18. En statuant ainsi, alors, d'une part, que la société avait reçu le salarié le 8 août 2019 pour évoquer les modalités de son retour en France, que la date de fin de contrat avec la filiale suisse est demeurée inconnue jusqu'au mois de septembre, que le 27 septembre 2019, une convention de « fin de rapport de travail » a été conclue entre le salarié et la filiale avec effet au 31 octobre 2019, ce dont il résultait qu'au 26 septembre, date à laquelle le salarié a conclu un contrat de travail avec une entreprise concurrente, la société n'avait pas manqué aux obligations que lui impose l'article L. 1231-5 du code du travail, et, d'autre part, que l'offre de réintégration doit être compatible avec l'importance, non des fonctions exercées à l'étranger, mais de celles occupées au sein de la société mère, la cour d'appel a violé le texte susvisé.

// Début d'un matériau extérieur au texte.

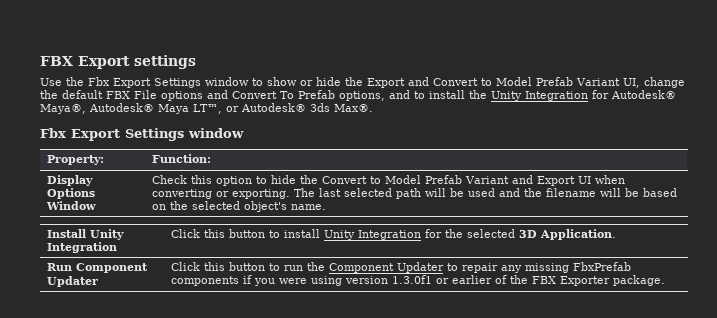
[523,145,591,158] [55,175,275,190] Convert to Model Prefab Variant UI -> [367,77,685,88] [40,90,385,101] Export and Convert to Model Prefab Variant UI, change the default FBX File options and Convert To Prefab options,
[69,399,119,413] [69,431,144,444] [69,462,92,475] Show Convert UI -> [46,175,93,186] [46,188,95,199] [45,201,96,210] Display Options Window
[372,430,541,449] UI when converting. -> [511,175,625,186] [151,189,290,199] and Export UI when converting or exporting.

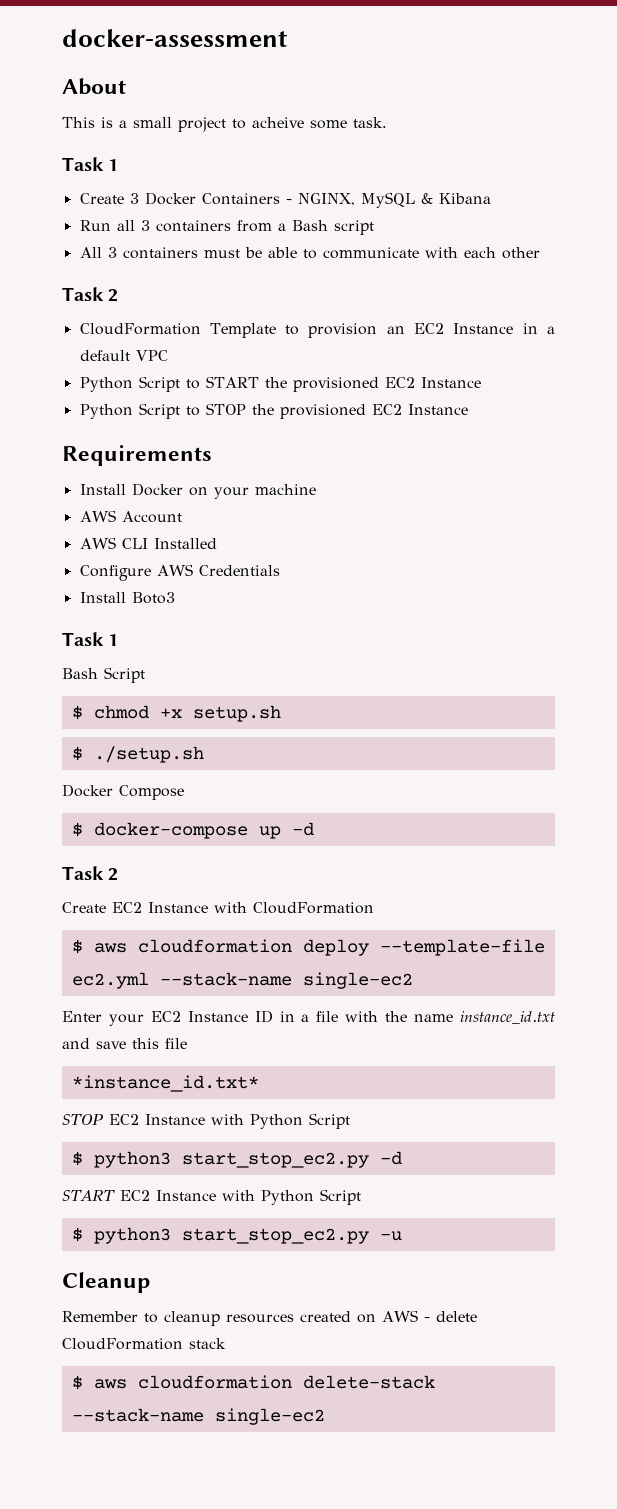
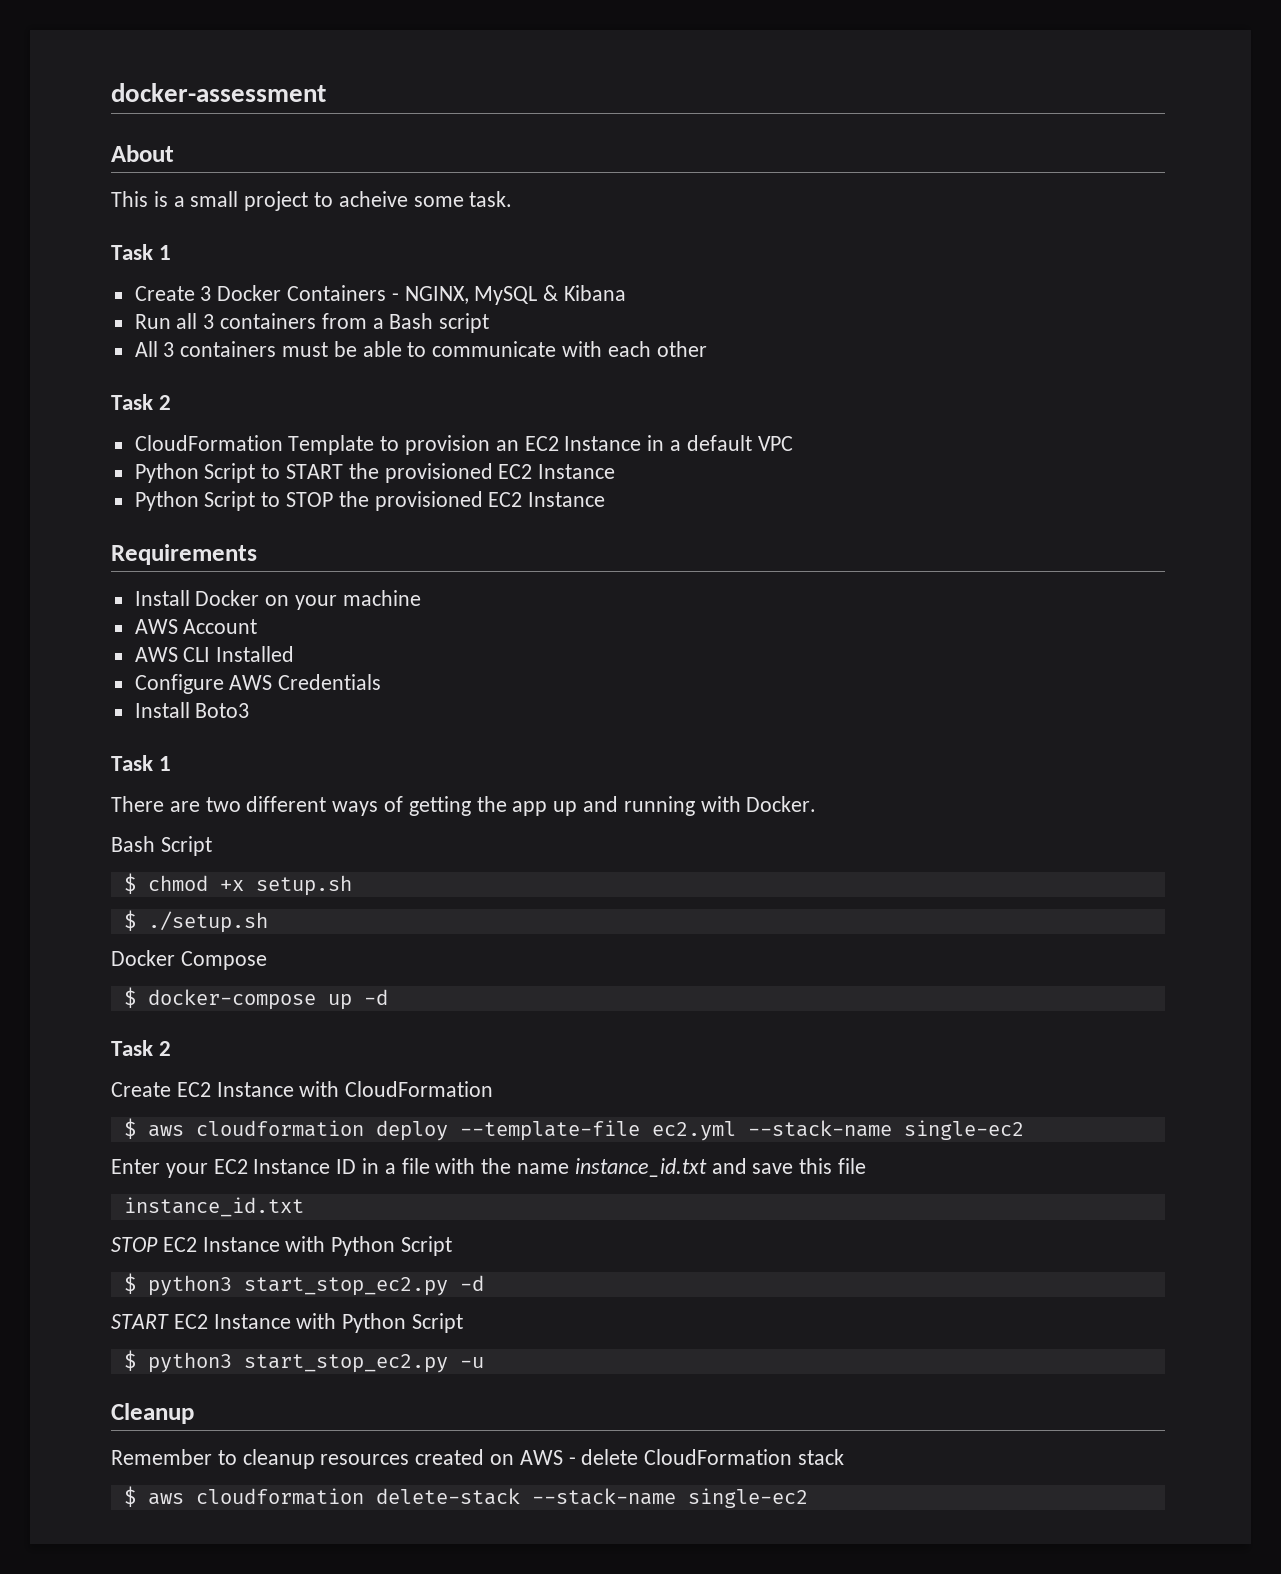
(119, 640) none -> [111,796,817,816] // There are two different ways of getting the app up and running with Docker.
[71,1075,259,1092] *instance_id.txt* -> [123,1197,304,1217] instance_id.txt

PAR CES MOTIFS, et sans qu'il y ait lieu de statuer sur les autres griefs, la Cour :
CASSE ET ANNULE, en toutes ses dispositions, l'arrêt rendu le 6 février 2024, entre les parties, par la cour d'appel de Grenoble ;
Remet l'affaire et les parties dans l'état où elles se trouvaient avant cet arrêt et les renvoie devant la cour d'appel de Chambéry ;
Condamne M. [V] aux dépens ;
En application de l'article 700 du code de procédure civile, rejette les demandes ;
Dit que sur les diligences du procureur général près la Cour de cassation, le présent arrêt sera transmis pour être transcrit en marge ou à la suite de l'arrêt cassé ;
Ainsi fait et jugé par la Cour de cassation, chambre sociale, et prononcé publiquement le six mai deux mille vingt-cinq par mise à disposition de l'arrêt au greffe de la Cour, les parties ayant été préalablement avisées dans les conditions prévues au deuxième alinéa de l'article 450 du code de procédure civile.